İstanbul’da Öze Dönüş Platformu’nun toplantısında konuşan CHP Genel Başkanı Kemal Kılıçdaroğlu, “Bu orman yangınları her yıl olur muydu? Olurdu. Peki her yıl olan orman yangınlarına karşı neden sağlıklı ve tutarlı bir politika üretemiyoruz? Orman yangınını söndürmek için devlet ihale mi açar? Türk Hava Kurumu var, Türk Silahlı Kuvvetleri var. Başka kuruluşlar var. Alırsınız uçakları, helikopterleri. Belli bölgelerde konuşlanırlar. İHA’larınız var, anında müdahale edersiniz” dedi.
“Yorulma niyetim de yok. Bu ülkede huzuru, barışı sağlayıncaya kadar yorulma niyetim yok” diyen Kılıçdaroğlu’nun açıklaması şöyle:
“ÖZÜMÜZ ZAMAN ZAMAN DEĞİŞTİRİLMEK İSTENİYOR”
Öze Dönüş Platformu… İsmi çok güzel. Kim buldu bilmiyorum, ama kutluyorum. Özümüze, ilkelerimize dönmek. Bizim ilkelerimiz; insan sevgisi, inançlara, değerlere, adalet üzerine kurulmuştur. Yozlaşmayı reddetmiştir. İnsan sevgisi vardır. Tabiat sevgisi vardır. Allah’ın yarattığı kâinata saygı vardır. Kâinatın sırlarını çözmek için Allah’ın verdiği aklı kullanmak vardır. Eğer biz bunları yapabilirsek özümüze dönmüş oluruz. Özümüze dönmek kadar değerli bir şey yoktur.
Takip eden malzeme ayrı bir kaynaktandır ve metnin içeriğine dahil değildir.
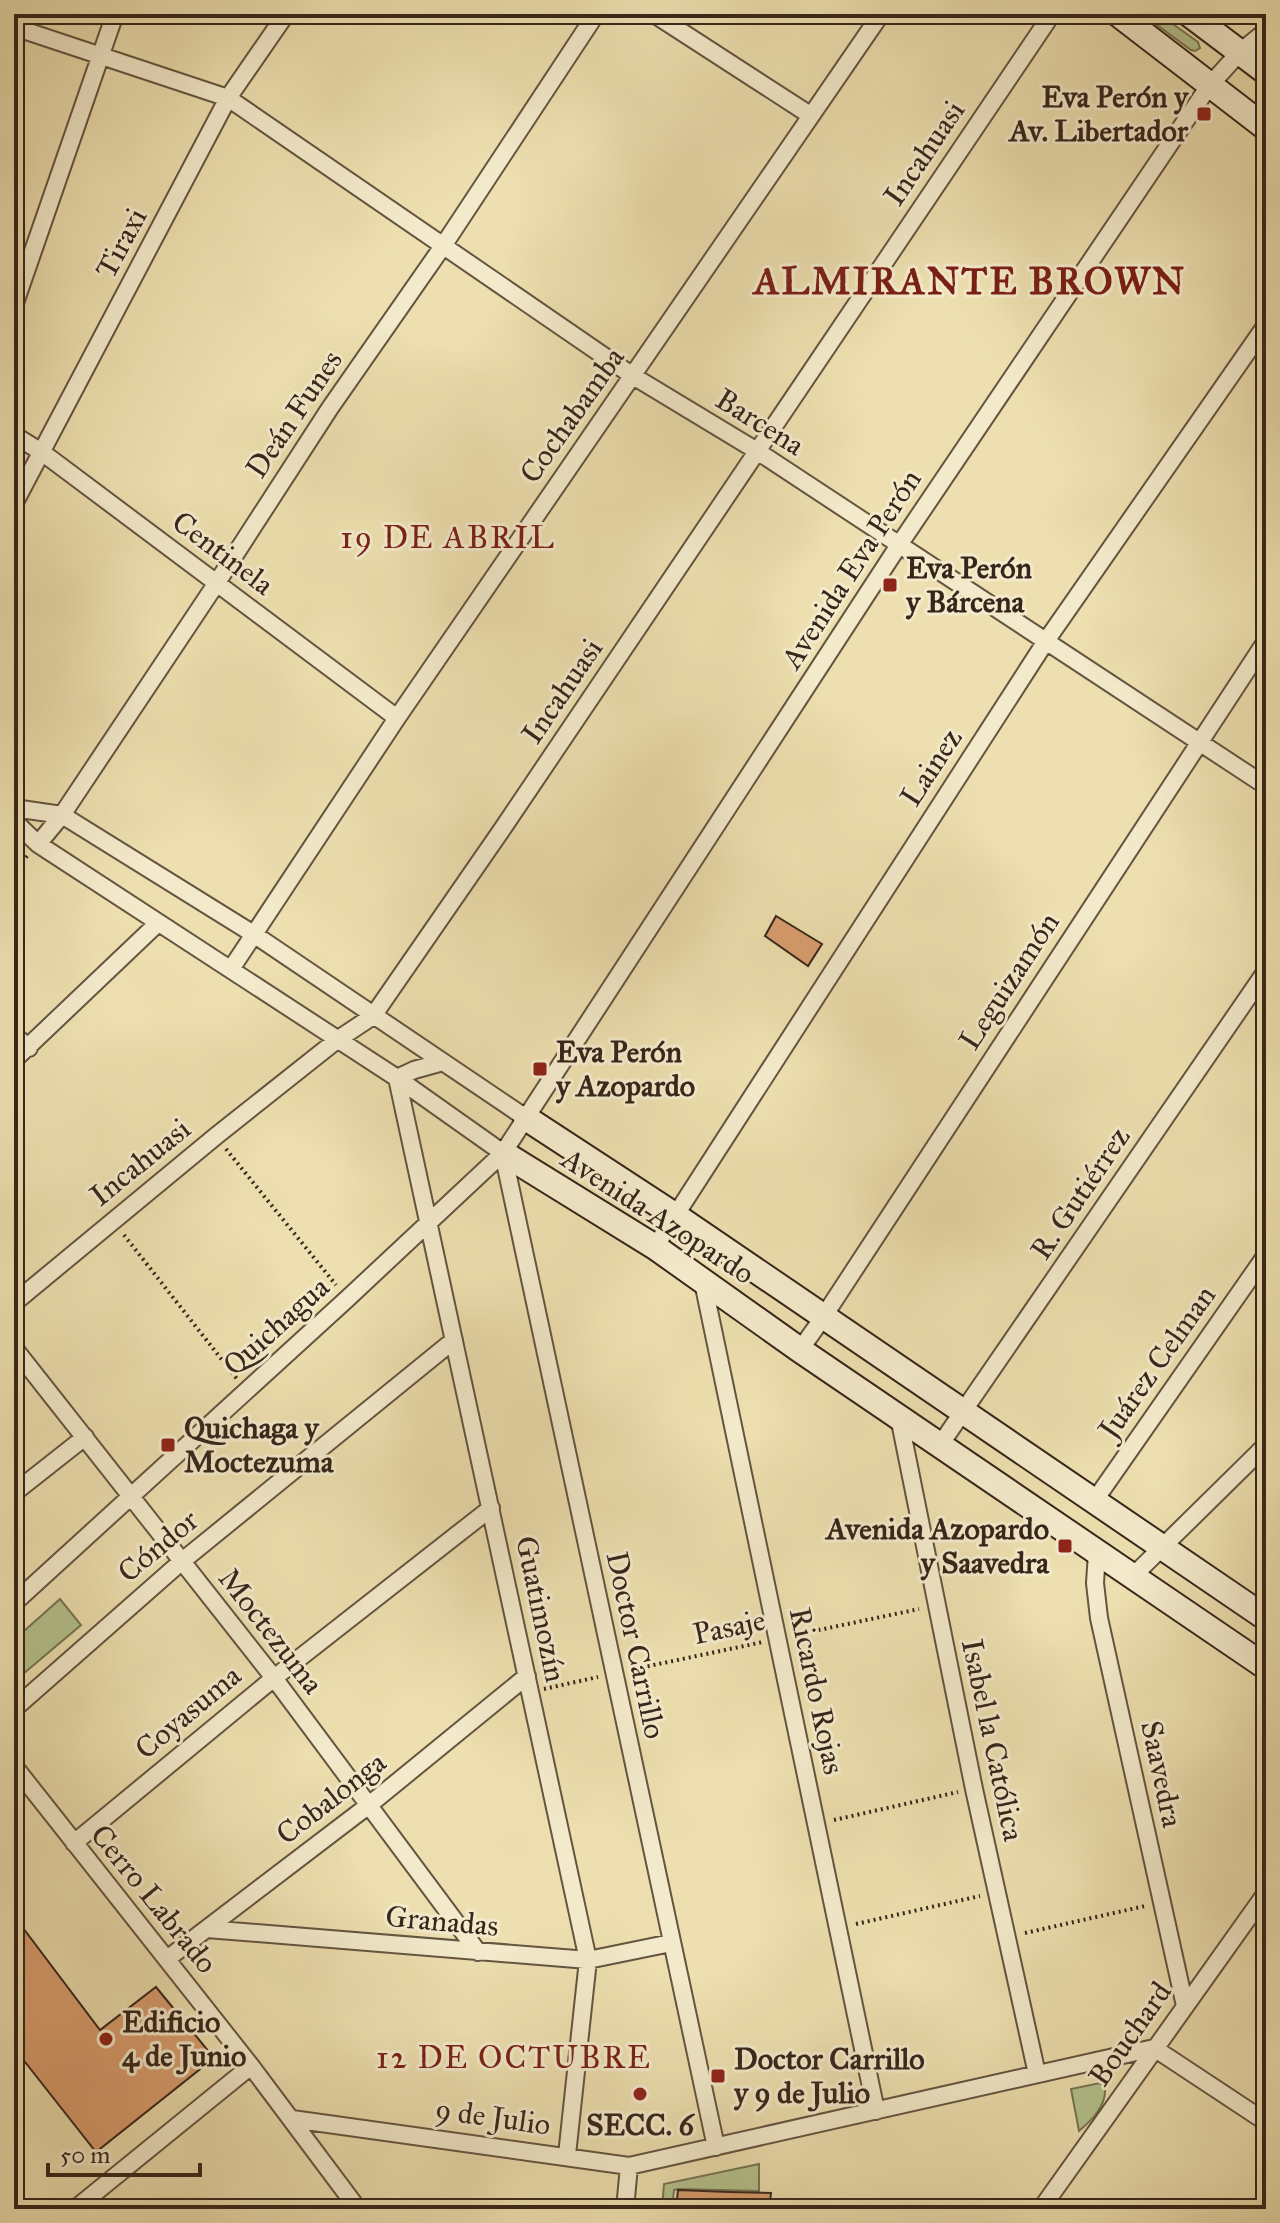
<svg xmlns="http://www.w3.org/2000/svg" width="1280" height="2223" font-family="'IM FELL Great Primer',serif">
	<rect width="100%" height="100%" fill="#eddfaf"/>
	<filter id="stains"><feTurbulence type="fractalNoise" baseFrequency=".0025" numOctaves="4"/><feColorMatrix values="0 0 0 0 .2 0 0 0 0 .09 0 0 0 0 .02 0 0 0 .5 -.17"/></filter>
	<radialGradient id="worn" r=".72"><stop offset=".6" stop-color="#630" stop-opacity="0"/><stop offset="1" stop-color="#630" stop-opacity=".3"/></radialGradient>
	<path fill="#b4c28d" stroke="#767454" stroke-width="2" d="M1142,14h17l39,28 2,6 -5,3 -4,-1z
		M60,1599l21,26 -65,55 -2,-40z
		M1100,2083l5,6c1,17 -13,31 -26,42l-8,-42z
		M759,2164v27l-81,-2 -4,1 -2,19h-10l2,-25z"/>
	<path fill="#da9e6f" stroke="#37251b" stroke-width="2" d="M776,916l46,28 -14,22 -43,-30z
		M14,1916l86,114 56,-43 58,71 -118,94 -82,-104z
		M678,2190l51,2 42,1 -2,16h-93z"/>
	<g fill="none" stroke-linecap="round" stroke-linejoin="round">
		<defs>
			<path id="street" d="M654,14l156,101
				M14,27l214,71 405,278 124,75 509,335
				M14,306l101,-292
				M14,435l29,18 354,265
				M14,504l214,-406 58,-84
				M14,808l48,7 193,120 271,183
				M14,821l24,23 359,234 106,75
				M38,844l24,-29 154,-231 114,-176 113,-162 153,-232
				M231,969l166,-251 484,-704
				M14,1035l15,13
				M14,1060l144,-137
				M397,1078l191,882 -21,195
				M397,1078l17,-8 29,-8
				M503,1153l213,994
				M655,1247l391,-606 220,-316
				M703,1282l173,829
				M14,1303l202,-167 121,-96 36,-24 130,-188 549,-814
				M14,1348l260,330 204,274
				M800,1350l24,-34 442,-675
				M899,1417l75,372 63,285
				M940,1445l326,-474
				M14,1493l71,-56
				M1095,1500l171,-245
				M1097,1553l-2,30 4,35 86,388
				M1133,1576l133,-131
				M14,1603l333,-304 156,-146 396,-608 310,-459 30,-33 27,-22
				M14,1709l167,-147 273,-222
				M14,1766l237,300 107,143
				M74,1843l200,-165 217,-170
				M207,1929l381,31 83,-17
				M167,1959l202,-154 158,-129
				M292,2119l337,47 525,-118 112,74
				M75,2209l176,-143
				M625,2209l4,-43
				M1041,2209l225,-316"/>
			<path id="secondary" d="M1118,14l148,114
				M1189,14l77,58
				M526,1118l150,98 590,402
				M503,1153l152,94 145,103 466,317"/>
		</defs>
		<use href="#street" stroke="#645440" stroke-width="20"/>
		<use href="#secondary" stroke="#37251b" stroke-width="28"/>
		<path stroke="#37251b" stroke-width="4" stroke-dasharray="2 4" stroke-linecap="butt" d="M14,871l14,-16
			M226,1149l110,136
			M124,1235l113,144
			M795,1635l124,-26
			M630,1670l133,-28
			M544,1689l54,-12
			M834,1820l124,-28
			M856,1924l124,-28
			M1025,1933l120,-27"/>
		<use href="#street" stroke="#f3eacb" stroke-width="16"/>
		<use href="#secondary" stroke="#f3eacb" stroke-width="24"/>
	</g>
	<g fill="#8f2418" stroke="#f3eacb" stroke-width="3">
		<rect x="1196" y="106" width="16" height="16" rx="4"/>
		<rect x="882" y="577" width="16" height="16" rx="4"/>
		<rect x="532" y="1061" width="16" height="16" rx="4"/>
		<rect x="160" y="1437" width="16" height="16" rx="4"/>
		<rect x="1057" y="1538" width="16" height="16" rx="4"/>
		<circle cx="106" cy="2039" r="8"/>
		<rect x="710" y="2068" width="16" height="16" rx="4"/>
		<circle cx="640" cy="2094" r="8"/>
	</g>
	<g text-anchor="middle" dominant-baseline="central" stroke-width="6" stroke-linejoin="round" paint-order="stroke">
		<g font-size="30" font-weight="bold" fill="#37251b" stroke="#f3eacb" text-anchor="start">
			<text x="1188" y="97" text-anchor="end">Eva Perón y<tspan x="1188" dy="34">Av. Libertador</tspan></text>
			<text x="906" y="568">Eva Perón<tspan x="906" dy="34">y Bárcena</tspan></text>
			<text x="556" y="1052">Eva Perón<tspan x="556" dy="34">y Azopardo</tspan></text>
			<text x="184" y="1428">Quichaga y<tspan x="184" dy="34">Moctezuma</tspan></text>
			<text x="1049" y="1529" text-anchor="end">Avenida Azopardo<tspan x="1049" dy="34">y Saavedra</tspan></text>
			<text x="122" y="2022">Edificio<tspan x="122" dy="34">4 de Junio</tspan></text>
			<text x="734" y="2059">Doctor Carrillo<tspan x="734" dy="34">y 9 de Julio</tspan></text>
			<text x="640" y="2125" text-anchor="middle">SECC. 6</text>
		</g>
		<g font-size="30" fill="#37251b" stroke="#f3eacb">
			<text transform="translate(924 153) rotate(-56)">Incahuasi</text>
			<text transform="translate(121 243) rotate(-62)">Tiraxi</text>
			<text transform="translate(294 414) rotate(-56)">Deán Funes</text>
			<text transform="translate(572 415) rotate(-55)">Cochabamba</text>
			<text transform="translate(760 422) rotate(32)">Barcena</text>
			<text transform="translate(223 553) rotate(37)">Centinela</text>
			<text transform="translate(851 569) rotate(-57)">Avenida Eva Perón</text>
			<text transform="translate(562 691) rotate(-56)">Incahuasi</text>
			<text transform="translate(931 767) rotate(-57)">Lainez</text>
			<text transform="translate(1009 981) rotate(-57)">Leguizamón</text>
			<text transform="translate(140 1162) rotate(-39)">Incahuasi</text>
			<text transform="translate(1080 1193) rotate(-56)">R. Gutiérrez</text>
			<text transform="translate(658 1216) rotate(33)">Avenida Azopardo</text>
			<text transform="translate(276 1326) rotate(-42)">Quichagua</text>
			<text transform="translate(1157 1362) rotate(-55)">Juárez Celman</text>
			<text transform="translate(158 1546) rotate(-40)">Cóndor</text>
			<text transform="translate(541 1609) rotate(78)">Guatimozín</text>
			<text transform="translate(729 1627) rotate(-12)">Pasaje</text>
			<text transform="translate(271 1631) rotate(52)">Moctezuma</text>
			<text transform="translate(636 1645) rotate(78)">Doctor Carrillo</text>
			<text transform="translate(817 1691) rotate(78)">Ricardo Rojas</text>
			<text transform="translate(188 1712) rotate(-40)">Coyasuma</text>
			<text transform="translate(993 1740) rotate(78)">Isabel la Católica</text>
			<text transform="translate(1162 1774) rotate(78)">Saavedra</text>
			<text transform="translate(331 1798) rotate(-38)">Cobalonga</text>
			<text transform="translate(154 1899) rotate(51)">Cerro Labrado</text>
			<text transform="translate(442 1921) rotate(5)">Granadas</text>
			<text transform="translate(1130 2034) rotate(-55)">Bouchard</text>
			<text transform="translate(493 2117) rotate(8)">9 de Julio</text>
		</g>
		<g font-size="32" letter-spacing="2" fill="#7a1f14" stroke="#f3eacb">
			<text x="448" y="537">19 DE ABRIL</text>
			<text x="514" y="2057">12 DE OCTUBRE</text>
		</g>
		<g font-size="38" font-weight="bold" letter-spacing="2" fill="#7a1f14" stroke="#f3eacb">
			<text x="970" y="281">ALMIRANTE BROWN</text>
		</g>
	</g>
	<rect width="1280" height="2223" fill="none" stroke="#eddfaf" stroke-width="48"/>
	<rect x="16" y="16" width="1248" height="2191" fill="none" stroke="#37251b" stroke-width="4"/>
	<rect x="24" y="24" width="1232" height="2175" fill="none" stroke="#37251b" stroke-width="2"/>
	<path d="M48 2163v12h152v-12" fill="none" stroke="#37251b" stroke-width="4"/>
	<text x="60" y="2163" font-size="24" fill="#37251b" stroke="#f3eacb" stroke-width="6" paint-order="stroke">50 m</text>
	<rect width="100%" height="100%" filter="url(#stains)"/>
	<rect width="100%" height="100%" fill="url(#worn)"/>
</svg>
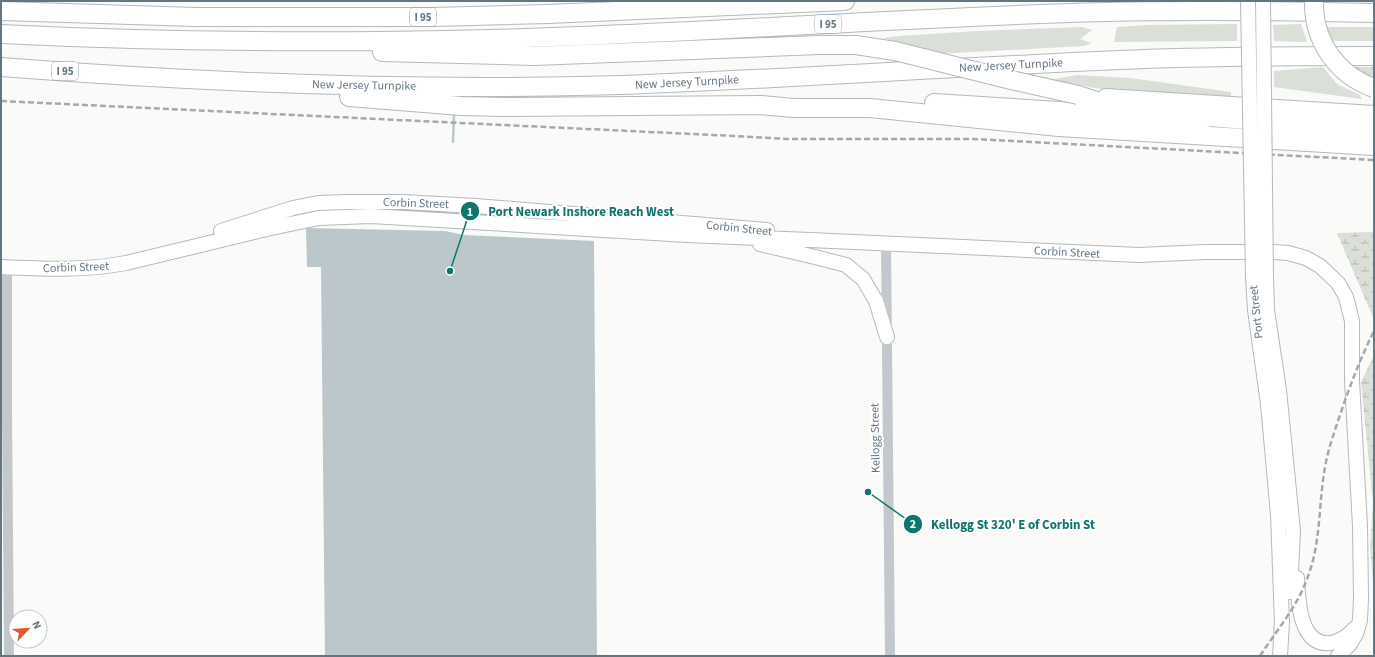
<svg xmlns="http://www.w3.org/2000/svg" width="1375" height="657" font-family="'Source Sans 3',sans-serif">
<defs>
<pattern id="wetland-marsh" width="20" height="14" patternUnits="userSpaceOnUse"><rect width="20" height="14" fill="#dadfd7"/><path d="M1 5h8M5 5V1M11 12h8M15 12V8" fill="none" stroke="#b4b9b4"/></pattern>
</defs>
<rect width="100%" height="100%" fill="#fafaf8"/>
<!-- green -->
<path fill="#dadfd7" d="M 1237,24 L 1237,41 L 1114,42 L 1117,27 L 1147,25 Z
M 1301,24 L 1307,42 L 1274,41 L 1273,25 Z
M 1082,27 L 1092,30 L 1080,39 L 1092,43 L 1084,46 L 937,54 L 883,38 L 899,36 L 977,31 Z
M 1322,27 L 1374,27 L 1374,41 L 1329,41 Z
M 1323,67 L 1337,84 L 1360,95 L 1362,99 L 1274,87 L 1274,71 Z
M 1077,75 L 1130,78 L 1231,92 L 1231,101 L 1130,94 L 1049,80 Z"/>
<!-- wetland -->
<path fill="url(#wetland-marsh)" d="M 1348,67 L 1374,67 L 1374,81 Z
M 1374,232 L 1374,320 L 1337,233 Z
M 1374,355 L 1374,594 L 1370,546 L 1373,503 L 1361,382 Z"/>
<!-- water -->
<path fill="#bbc7cb" d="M 306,228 L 445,231 L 464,235 L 594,241 L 597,656 L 325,656 L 321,267 L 307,267 Z"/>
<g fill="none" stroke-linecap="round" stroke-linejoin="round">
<!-- stream -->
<path stroke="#bbc7cb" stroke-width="2.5" d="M 453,142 L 454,115"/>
<defs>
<path id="secondary" d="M 221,231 L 293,208 L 318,203 L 346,202 L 403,202 L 476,206 L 767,230
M 760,244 L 815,257 L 846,265 L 863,279 L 876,301 L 887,337
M 1,267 C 43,269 84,271 126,263 L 271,228 L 319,218 L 371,216 L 687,235 L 810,240 L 1139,255 L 1205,252 L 1274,252 L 1288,253 L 1306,258 L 1320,266 L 1338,283 L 1346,297 L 1352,321 L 1352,381 L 1360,526 L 1361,598 L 1360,620 L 1356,634 L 1350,644 L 1338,656
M 1253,277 L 1255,310 L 1268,404 L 1278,515 L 1282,622 L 1280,656
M 1266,278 L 1267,310 L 1279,390 L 1293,531 L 1290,592
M 1297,578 C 1298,599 1299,647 1331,643 C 1341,641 1348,636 1354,629"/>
<path id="motorway" d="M 1,11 L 196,17 L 431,17 L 548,14 L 845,1
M 1,34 C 164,42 328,43 491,39 C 696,34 900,17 1105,12 C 1195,10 1284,11 1374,13
M 382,52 L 534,56 L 819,45 L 856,45
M 1,67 C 207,83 415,91 622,85 C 788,79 953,67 1119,60 C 1204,56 1289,56 1374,56
M 1078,95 L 1106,104 L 1119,106
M 349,97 L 461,106 L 503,107 L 761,105 L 794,108 L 870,108 L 1059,127 L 1374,146
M 1106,98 L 1374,115
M 934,103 L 1184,119 L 1207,118
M 1196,116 L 1374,130"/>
</defs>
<!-- secondary casing -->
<use href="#secondary" stroke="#b3babf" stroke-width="16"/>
<!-- motorway casing -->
<use href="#motorway" stroke="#b4b9bd" stroke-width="20"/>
<!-- minor -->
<path stroke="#c3c8cc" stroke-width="10" d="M 886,244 L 890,656
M 7,267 L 7,410 L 9,656"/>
<!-- secondary -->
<use href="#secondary" stroke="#fff" stroke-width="14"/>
<!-- motorway -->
<use href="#motorway" stroke="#fff" stroke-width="18"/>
<!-- rail -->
<path stroke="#a2aab0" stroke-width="2.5" stroke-dasharray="6 3" stroke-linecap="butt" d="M 1,101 L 734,136 L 788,139 L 974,139 L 1374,160
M 1260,656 C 1276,631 1297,607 1307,579 C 1322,541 1318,501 1326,462 C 1329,447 1334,433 1339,418 C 1349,388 1360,359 1374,331"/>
<defs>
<path id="secondary-bridge" d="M 1248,1 L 1253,277
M 1263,1 L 1266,278"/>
<path id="motorway-bridge" d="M 1314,1 C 1313,41 1337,75 1374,88
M 856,45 L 895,51 L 1011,80 L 1078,95"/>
</defs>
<!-- secondary-bridge casing -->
<use href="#secondary-bridge" stroke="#b3babf" stroke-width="16" stroke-linecap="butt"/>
<!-- motorway-bridge casing -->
<use href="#motorway-bridge" stroke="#b4b9bd" stroke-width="20" stroke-linecap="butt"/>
<!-- secondary-bridge -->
<use href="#secondary-bridge" stroke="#fff" stroke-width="14"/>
<!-- motorway-bridge -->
<use href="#motorway-bridge" stroke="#fff" stroke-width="18"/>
</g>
<g text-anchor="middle" stroke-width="4" stroke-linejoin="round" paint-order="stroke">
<!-- shield labels -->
<g fill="#fff" stroke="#939fa8" stroke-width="1">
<rect x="410" y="8" width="26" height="18" rx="3"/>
<rect x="815" y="15" width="26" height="18" rx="3"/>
<rect x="52" y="62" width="26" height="18" rx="3"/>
</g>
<g font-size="11" font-weight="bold" fill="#657683">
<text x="423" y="21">I 95</text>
<text x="828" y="28">I 95</text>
<text x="65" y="75">I 95</text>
</g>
<!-- street labels -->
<g font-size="12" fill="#657683" stroke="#fff">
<text transform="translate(1011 65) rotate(-3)" y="4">New Jersey Turnpike</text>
<text transform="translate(687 82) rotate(-3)" y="4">New Jersey Turnpike</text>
<text transform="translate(364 85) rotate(1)" y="4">New Jersey Turnpike</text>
<text transform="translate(416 203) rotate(2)" y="4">Corbin Street</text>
<text transform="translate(739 228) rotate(6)" y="4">Corbin Street</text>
<text transform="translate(1067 252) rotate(3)" y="4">Corbin Street</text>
<text transform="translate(76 267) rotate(-2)" y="4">Corbin Street</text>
<text transform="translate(1256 312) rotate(-96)" y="4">Port Street</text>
<text transform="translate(875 438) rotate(-91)" y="4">Kellogg Street</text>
</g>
</g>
<!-- callouts -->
<path fill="none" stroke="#0f766e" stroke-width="1.5" d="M450 271L470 211M868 492L913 524"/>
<g fill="#0f766e" stroke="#fff" stroke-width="1.5">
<circle cx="450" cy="271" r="4"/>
<circle cx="868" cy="492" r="4"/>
<circle cx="470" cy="211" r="10"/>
<circle cx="913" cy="524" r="10"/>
</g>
<g font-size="12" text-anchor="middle" font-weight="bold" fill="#fff">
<text x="470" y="216">1</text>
<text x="913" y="528">2</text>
</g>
<g font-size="13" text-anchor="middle" font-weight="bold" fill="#0f766e" stroke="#fff" stroke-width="4" stroke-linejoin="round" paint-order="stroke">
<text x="581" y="216">Port Newark Inshore Reach West</text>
<text x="1013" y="529">Kellogg St 320' E of Corbin St</text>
</g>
<!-- border -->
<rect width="1375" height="657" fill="none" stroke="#657683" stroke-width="4"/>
<!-- north arrow -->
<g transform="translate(28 629) rotate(65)"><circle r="19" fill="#ffffff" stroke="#c1c8cd"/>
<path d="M0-3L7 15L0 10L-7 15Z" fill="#e4572e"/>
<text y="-6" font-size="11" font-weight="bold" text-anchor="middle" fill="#657683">N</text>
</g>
</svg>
Özümüz zaman zaman dışarıdan müdahaleler ile değiştirilmek isteniyor. Önemli olan hep beraber karşı çıkmaktır. Bizim değerlerimiz son derece önemli. Aynı zamanda evrensel değerlerdir. Öze dönüş bir anlamda aklımızı kullanmaktır. Eğer teknolojide, bilimde ilerlemeler varsa aklı kullanmaktan geçiyor. Dünyayı sorgulayacağız. Rakamı bulmak, zamanı bulmak bunların hepsini aklımızı kullanarak yapacağız. Aynı zamanda bu insanın kendi bölgesinde huzur içinde yaşaması demektir. Vatan ve milletten söz ettik. Sayın Bakanımız sağ olsun ‘bizim için vatan ve bayrak çok değerlidir’ diye ifade etti. Evet değerlidir.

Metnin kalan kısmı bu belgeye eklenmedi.